Remember that your experience of finding a company that will respond to you is different and you have to search in all possible ways. Vsevolod from Ukraine who is a graduate student in quantitative economics shared such an opinion on searching for a job in Tartu: “For expats, Estonia is quite a competitive and relatively small labour market when it comes to the IT sphere. It’s hard to find a place here, and even more difficult to find the “right place”. Notwithstanding, Estonian IT firms offer a friendly atmosphere, which is especially vital for beginning a career, and a feeling of progress and adventure.

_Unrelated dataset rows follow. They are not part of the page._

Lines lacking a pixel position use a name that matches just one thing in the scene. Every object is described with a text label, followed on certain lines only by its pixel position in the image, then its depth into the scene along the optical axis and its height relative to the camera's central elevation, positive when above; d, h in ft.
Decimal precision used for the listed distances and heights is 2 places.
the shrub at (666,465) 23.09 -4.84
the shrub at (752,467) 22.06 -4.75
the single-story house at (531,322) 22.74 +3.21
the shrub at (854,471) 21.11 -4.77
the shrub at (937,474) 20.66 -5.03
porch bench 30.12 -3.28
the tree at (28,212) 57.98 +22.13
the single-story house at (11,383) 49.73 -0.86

That combination is unique and enhances professional growth”.
It was that dark period in Tartu when you did not see the light, and I was sick, but Fortumo invited me for the first 30-min interview where we got to know each other. I could not lose the opportunity and joined the interview. It felt like a click for me. I liked the questions they asked, and I liked the people I talked to. Fortumo openly said that they did not have an open position at the moment, but they wanted to have a pool of candidates in case there were an opening. After the first interview, I received a home task and then had a second one. My future manager and HR of the company asked me about every single line in my CV, previous experience, strengths and failures. We discussed the homework that I did. It was a long, 1.5-hour interview, but I enjoyed it a lot and I was passionate about the company and position. After receiving another homework task and its successful execution, I was invited to another interview with my future team. I was so excited; there were supposed to be very important people at the company with diverse backgrounds (I found that out from Linkedin), HR, and myself.

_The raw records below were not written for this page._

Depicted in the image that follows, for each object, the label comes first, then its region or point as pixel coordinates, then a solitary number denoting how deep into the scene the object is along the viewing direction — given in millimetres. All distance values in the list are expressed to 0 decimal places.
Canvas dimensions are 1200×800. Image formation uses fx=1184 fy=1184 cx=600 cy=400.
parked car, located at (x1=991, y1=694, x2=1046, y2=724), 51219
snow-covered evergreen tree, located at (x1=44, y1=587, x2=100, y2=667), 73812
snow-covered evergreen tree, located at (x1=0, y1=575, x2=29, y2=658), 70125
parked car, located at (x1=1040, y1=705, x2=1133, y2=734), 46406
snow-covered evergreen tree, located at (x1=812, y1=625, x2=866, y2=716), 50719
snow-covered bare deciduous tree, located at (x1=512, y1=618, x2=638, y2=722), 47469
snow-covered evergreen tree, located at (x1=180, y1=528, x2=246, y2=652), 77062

All previous interviews were during the winter break which I spent in Ukraine, but the last one was in person. I remember that I put on my best sweater and skirt, learned everything about the people who would be present at the interview on Linkedin, recapped the last assignments, and read about Fortumo on the web. It was an interview with a lot of case-based questions (there were cases presented and I needed to explain what I would do in those situations). I got a job offer a week after the interview.
My main takeaway from getting through the interview process would be to do your homework. International student of the Computer Science Program Ivan from Ukraine says, “The statement about 90% of hard work and 10% of luck is true. You just have to be lucky enough for somebody to notice your hard work”. Innovation and Technology Management Program student Maria from Russia thinks, “When looking for a job, the main thing is to look for something that you want to do, that position for which your eyes sparkle. Managers will always pay attention to your passion for the job and, even if the experience is not enough, your desire can override it”.
All in all, I would say that it is possible to find a job in Estonia. It is challenging, you have to be diligent, but it pays off. I would like to finish my blog with the opinion of Gultan, who is a graduate master student of the Innovation and Technology Management Program from Azerbaijan: ”Finding a job in Tartu is a bit harder than in Tallinn, because there are not many options, unfortunately. I would say go and apply for the jobs that you are interested in and be sure that you want to develop a career in that direction. Some companies have Tartu offices as well, but you need to keep an eye on all the open positions, because a lot of students are looking for a job here in Tartu. So, be quick, confident, and of course apply for the jobs that you enjoy!”